- [Task objective]
Find the word "After" in the data. Return every line where it appears.

- [Data provided]
--
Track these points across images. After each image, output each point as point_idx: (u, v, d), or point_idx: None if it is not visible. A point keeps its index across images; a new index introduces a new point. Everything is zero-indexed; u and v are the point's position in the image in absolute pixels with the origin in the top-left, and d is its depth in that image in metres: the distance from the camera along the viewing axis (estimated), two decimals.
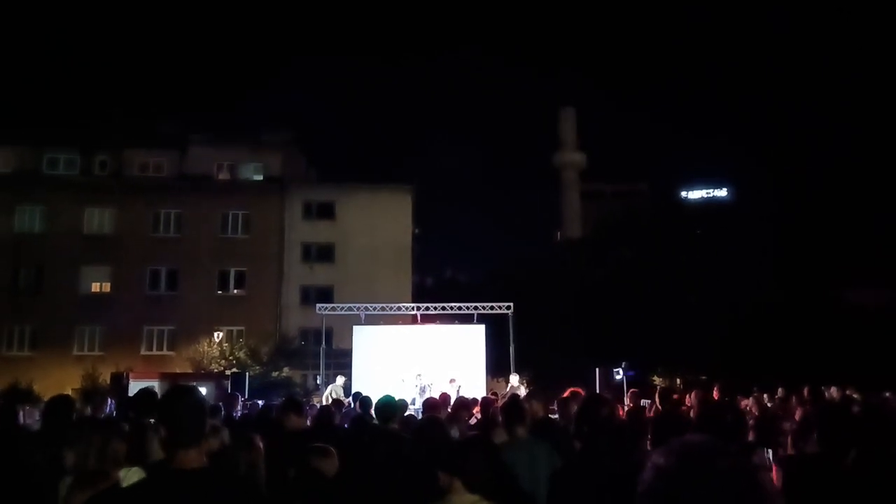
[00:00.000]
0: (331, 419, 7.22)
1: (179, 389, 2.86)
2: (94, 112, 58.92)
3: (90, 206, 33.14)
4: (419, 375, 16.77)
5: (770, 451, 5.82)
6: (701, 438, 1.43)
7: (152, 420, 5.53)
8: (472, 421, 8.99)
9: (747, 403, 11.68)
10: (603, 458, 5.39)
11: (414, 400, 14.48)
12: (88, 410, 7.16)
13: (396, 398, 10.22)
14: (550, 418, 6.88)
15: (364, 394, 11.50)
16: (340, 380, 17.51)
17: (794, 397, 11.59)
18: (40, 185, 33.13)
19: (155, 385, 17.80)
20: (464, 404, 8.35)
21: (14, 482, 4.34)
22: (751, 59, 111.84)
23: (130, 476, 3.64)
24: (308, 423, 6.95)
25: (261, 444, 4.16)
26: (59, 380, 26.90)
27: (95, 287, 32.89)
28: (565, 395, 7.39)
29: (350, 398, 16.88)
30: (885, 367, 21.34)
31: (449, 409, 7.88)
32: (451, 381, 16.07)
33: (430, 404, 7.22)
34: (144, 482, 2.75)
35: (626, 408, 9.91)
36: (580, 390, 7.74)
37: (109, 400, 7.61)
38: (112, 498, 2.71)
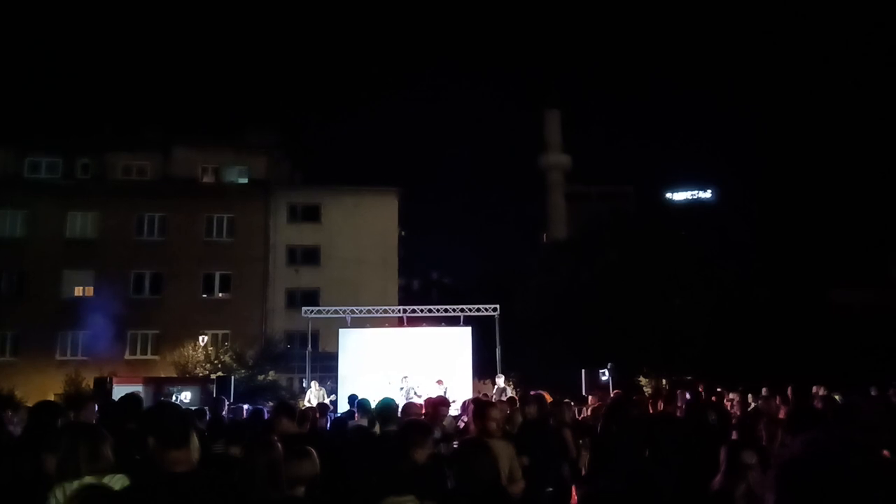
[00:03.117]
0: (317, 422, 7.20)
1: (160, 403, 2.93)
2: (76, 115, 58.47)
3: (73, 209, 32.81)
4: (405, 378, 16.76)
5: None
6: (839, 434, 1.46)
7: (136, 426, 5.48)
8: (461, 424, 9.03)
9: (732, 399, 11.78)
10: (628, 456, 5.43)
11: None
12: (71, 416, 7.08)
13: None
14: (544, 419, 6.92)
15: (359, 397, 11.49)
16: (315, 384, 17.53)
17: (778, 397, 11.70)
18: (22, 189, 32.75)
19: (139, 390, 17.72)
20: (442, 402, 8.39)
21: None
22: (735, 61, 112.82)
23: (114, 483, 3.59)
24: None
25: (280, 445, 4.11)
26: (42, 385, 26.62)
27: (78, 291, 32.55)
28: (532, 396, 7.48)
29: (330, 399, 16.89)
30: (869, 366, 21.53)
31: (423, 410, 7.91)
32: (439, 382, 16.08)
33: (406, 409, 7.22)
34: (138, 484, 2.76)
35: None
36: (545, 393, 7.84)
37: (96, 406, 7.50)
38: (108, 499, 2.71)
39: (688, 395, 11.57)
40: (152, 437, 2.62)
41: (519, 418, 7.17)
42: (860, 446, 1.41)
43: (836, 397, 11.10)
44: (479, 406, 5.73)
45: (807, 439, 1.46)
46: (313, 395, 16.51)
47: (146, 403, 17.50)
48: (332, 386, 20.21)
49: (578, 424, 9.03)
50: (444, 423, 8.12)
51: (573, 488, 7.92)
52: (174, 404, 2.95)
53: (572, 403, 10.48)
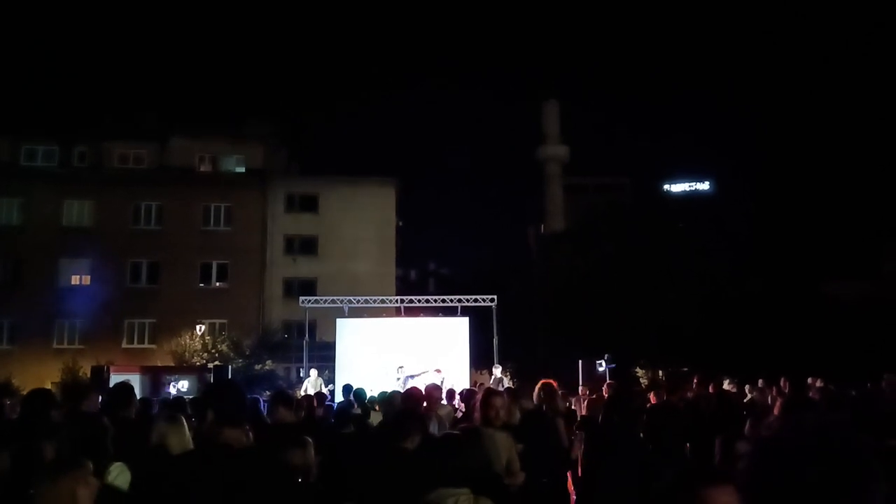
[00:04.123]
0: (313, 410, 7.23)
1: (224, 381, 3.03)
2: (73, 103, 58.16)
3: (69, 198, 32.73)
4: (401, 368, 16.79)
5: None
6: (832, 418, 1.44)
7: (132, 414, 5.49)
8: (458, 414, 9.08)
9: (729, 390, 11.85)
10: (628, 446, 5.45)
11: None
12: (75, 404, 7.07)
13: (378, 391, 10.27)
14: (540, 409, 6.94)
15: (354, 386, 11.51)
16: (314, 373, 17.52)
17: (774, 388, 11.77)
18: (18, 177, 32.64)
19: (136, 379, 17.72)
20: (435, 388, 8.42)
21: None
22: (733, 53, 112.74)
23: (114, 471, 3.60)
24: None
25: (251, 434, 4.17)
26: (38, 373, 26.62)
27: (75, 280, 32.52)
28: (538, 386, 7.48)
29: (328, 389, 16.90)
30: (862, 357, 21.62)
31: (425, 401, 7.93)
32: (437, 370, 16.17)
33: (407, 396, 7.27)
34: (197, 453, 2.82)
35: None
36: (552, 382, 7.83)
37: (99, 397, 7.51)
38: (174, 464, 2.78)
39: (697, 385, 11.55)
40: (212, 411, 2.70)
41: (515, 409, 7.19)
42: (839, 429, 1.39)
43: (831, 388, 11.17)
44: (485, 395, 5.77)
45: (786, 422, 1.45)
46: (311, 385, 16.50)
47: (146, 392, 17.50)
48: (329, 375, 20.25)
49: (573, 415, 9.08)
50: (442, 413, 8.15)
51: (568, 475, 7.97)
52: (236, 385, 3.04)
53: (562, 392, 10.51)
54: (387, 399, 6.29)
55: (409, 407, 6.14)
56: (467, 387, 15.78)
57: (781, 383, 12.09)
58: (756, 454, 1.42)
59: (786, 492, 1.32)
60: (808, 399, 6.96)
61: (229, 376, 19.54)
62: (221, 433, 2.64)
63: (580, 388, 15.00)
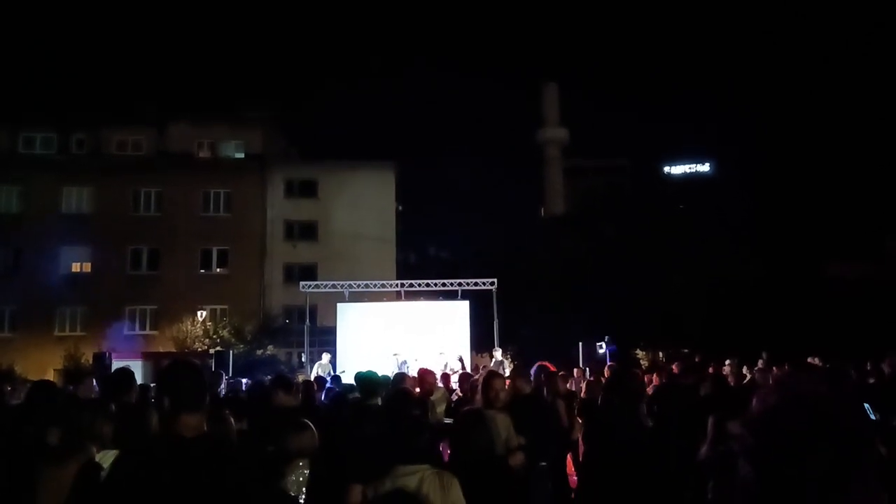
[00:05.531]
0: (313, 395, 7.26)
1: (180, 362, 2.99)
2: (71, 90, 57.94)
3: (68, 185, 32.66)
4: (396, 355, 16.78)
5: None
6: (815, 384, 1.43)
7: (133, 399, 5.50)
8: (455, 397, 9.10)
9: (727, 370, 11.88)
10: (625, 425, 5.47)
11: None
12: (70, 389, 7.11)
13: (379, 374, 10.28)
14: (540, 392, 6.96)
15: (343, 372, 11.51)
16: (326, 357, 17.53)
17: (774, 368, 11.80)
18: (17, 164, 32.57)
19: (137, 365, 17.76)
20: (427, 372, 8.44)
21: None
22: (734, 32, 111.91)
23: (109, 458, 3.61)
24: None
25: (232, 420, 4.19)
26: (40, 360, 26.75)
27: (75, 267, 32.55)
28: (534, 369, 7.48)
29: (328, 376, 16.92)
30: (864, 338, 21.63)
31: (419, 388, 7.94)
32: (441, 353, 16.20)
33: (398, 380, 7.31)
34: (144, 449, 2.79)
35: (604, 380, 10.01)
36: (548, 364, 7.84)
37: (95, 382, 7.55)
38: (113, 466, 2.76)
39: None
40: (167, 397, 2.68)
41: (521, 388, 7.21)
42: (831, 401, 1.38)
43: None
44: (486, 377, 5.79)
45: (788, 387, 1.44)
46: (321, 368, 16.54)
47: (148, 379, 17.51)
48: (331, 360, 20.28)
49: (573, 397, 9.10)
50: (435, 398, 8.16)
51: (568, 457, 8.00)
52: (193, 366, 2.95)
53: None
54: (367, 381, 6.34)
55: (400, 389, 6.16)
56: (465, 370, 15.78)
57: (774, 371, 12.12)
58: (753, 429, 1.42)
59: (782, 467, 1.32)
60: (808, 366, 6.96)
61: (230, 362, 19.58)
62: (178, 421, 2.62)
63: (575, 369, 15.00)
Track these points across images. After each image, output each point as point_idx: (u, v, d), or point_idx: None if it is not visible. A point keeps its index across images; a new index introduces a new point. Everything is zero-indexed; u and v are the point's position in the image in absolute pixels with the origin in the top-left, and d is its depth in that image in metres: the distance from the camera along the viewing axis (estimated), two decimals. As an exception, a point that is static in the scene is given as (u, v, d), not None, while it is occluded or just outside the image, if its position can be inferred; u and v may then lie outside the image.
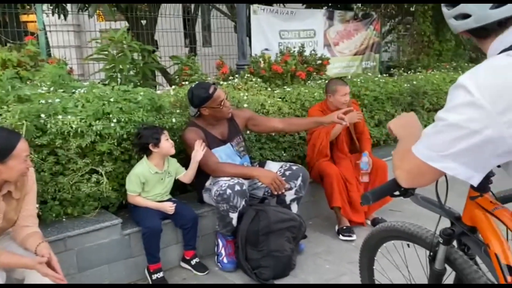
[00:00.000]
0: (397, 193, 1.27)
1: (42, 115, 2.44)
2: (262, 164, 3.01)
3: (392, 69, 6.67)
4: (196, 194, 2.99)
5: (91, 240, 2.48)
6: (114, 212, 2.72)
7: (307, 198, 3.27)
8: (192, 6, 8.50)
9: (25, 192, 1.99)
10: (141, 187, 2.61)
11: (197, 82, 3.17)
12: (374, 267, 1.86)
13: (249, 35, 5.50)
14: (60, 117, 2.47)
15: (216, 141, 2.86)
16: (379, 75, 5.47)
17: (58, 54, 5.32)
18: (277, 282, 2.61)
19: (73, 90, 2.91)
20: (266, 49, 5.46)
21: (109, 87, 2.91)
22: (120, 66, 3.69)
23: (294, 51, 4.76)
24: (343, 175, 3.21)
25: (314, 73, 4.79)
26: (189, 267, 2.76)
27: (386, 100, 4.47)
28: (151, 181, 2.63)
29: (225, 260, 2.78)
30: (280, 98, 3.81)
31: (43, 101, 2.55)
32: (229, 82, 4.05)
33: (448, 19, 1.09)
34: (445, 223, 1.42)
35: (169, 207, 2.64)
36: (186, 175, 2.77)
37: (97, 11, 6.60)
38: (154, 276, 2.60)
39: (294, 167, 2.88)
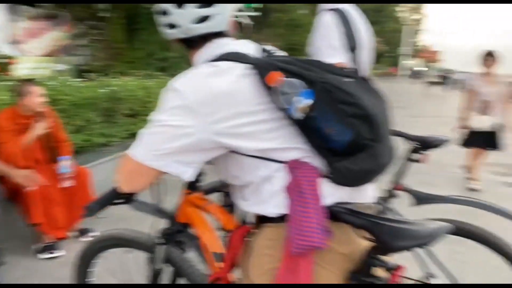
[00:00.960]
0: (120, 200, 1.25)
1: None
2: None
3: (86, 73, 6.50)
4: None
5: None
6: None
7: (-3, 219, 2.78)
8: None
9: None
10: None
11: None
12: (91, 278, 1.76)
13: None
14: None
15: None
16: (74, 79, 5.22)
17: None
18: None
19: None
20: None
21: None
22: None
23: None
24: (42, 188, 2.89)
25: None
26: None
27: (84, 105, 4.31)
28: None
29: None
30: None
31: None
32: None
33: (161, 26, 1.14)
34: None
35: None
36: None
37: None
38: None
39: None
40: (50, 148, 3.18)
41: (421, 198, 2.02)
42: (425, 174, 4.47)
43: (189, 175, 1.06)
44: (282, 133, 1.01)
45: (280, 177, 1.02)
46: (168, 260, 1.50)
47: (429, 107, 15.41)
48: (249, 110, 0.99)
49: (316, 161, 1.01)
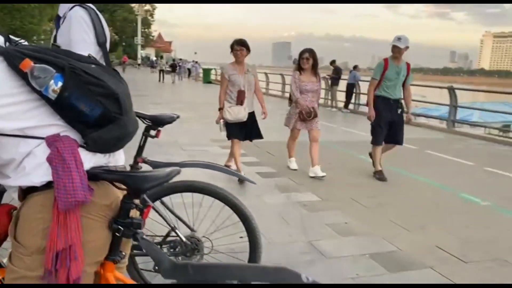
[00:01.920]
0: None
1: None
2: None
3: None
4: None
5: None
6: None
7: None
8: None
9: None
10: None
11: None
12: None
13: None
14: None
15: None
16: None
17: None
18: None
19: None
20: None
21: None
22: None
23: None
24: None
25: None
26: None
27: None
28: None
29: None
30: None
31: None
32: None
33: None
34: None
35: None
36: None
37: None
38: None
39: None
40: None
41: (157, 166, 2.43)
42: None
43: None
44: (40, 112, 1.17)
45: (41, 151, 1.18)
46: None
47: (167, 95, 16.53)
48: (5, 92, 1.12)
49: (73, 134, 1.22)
--
- [Written response]
Track these points across images. After each image, output each point as point_idx: (u, v, d), or point_idx: None if it is not visible. A point keeps its index across images; a new index introduces a new point. Everything is zero-indexed; u and v are the point's position in the image in absolute pixels with the origin in the top-left, and d is its depth in that image in metres: the distance from the camera along the viewing axis (estimated), two decimals.
Track these points across images. After each image, output each point as point_idx: (u, v, d), or point_idx: None if it is not visible. A point keeps its index across images; a new index introduces a new point. Everything is zero-indexed; u and v are the point's position in the image in absolute pixels with the origin in the top-left, and d is its depth in that image in metres: the distance from the camera along the viewing axis (estimated), two decimals. As an exception, a point that is static in the scene is given as (u, v, d), not None, while it is occluded or just outside the image, if its position can be inferred; u and v may then lie outside the image.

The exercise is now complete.